Book Notes: The Child

My daughter was in her high chair.  I was watching her eat.  She was the most miraculous thing that had ever happened in my life.  I liked to watch her even when she smeared porridge on her face or dropped it meditatively on the floor.   My eye came to rest on the delicate convolutions of her ear – those intricate, perfect ears.  The thought passed through my mind: “No, those ears were not created by any chance coming together of atoms in nature (the Communist view).   They could have been created only by immense design.”  The thought was involuntary and unwanted.  I crowded it out of my mind.  But I never wholly forgot it or the occasion.  I had to crowd it out of my mind.  If I had completed it, I should have to say: Design presupposes God.  I did not then know that, at that moment, the finger of God was first laid upon my forehead.

–Page 16 of Witness

I have to confess that I have really been looking forward to this section.  In this weeks reading, we come across Chapter 6 The Child.  This is the smallest chapter to date.  With most of the other chapters we have read up till now are very long, and are broken up by smaller sections.  This chapter is slightly longer than two pages.  Yet, Chambers felt these few pages were important enough to break into their own section.

Earlier in Witness Chambers explains that Communism requires atheism.  You can not believe in God and be a good communist.  The Communist believes that man is the smartest of all beasts and is free to do whatever is necessary to further the aims of Communism.  Torture, murder, and worse are all allowed.  In some cases they are even required.  In the forward to Witness (entitled Letter to My Children) Chambers explains, “A Communist breaks because he must choose at last between irreconcilable opposites – God or Man, Soul or Mind, Freedom of Communism.”

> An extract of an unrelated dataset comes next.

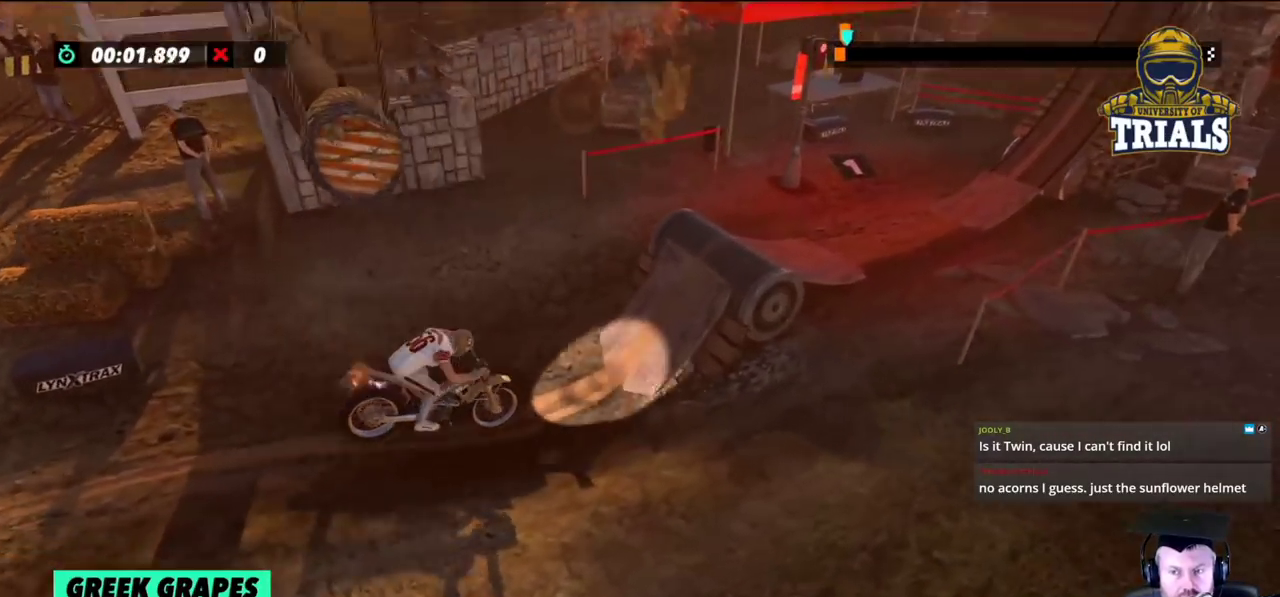
{"buttons": [], "left_stick": "center", "events": [[217, "L2", "down"], [233, "left_stick", "right"], [383, "L2", "up"], [467, "left_stick", "center"]]}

So what causes a communist to break with the communist faith?  What causes an atheist to discover God?  From the reading, I have to believe Chambers journey was at least in part due to his own children.  I have two children of my own and am convinced they were both blessings from God.  Becoming a parent has taught me many things, as it also taught Chambers many things I am sure.  However, in Chambers case, he was lead from the darkness into the light.

The Communist party frowned on allowing their members to have children.  Chambers himself agreed with his brother who said, “For one of us to have a child would be a crime against nature.”  Even when his wife became pregnant he felt this was true.  Chambers argues that there was enough misery in the world and in his own family for it to be wrong for him to have children. And yet, Chambers longed for children.  He was able to convince his “boss” in the apparatus to allow him and his wife to keep the child.

Chambers writes of walking the streets waiting for his child to be born.  The childbirth itself was apparently very difficult for his wife. He went to look at their baby in the nursery and returned to his wife.  He then writes:

I went back to my wife who was no longer only my wife but the mother of our child — the child we all yearn for, who, even before her birth, had begun, invisibly, to lead us out of that darkness, which we could not even realize, toward the light, which we could not even see.